| EXTRACT PROVIDED |
My theory is that when everything is balanced (sleep, diet, fitness, job, relationships, organization) life will be perfect, or pretty darn close to it. Imagine a life where you get enough sleep to be energized, but not too much and get lazy, your house is always in a reasonable state of cleanliness, you are able to work hard at work and leave it at work, and your relationships are honest, open, and loving. I think all of this is possible with the right attitude and balance. 

However, instead of my life resembling  the balancing act of a tight rope walker gliding across the wire, it resembles a toddler first learning to walk. You know the stumbling, weaving walk of a young child that when people watch they think, "you're going to fall, you're going to fall!.... ANNND you fell."

Hey just because I said I believe in balance, doesn't mean I am good at it. But, I do know that when I do successfully wear the hats of chef, wife, organizer, friend, blogger, yogi, and teacher, I feel like that toddler taking a few steps. I think, "Wow! This is glorious. I doing it! I am doing it!" and then, I fall :) But, you have to keep trying.

| Page-level text extractions |
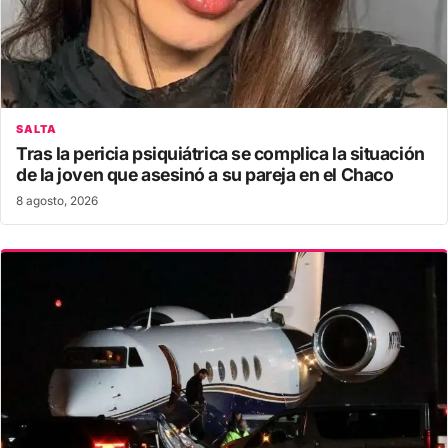
SALTA
Tras la pericia psiquiátrica se complica la situación
de la joven que asesinó a su pareja en el Chaco
8 agosto, 2026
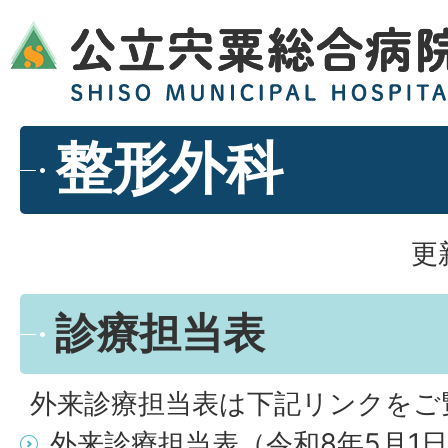
整形外科
更
診療担当表
外来診療担当表は下記リンクをご
外来診療担当表（令和8年5月1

| EXERCISE PROMPT |
Echo the passage on balance, copying everything from "Hey just because" down to "to keep trying.".

| WRITTEN RESPONSE |
Hey just because I said I believe in balance, doesn't mean I am good at it. But, I do know that when I do successfully wear the hats of chef, wife, organizer, friend, blogger, yogi, and teacher, I feel like that toddler taking a few steps. I think, "Wow! This is glorious. I doing it! I am doing it!" and then, I fall :) But, you have to keep trying.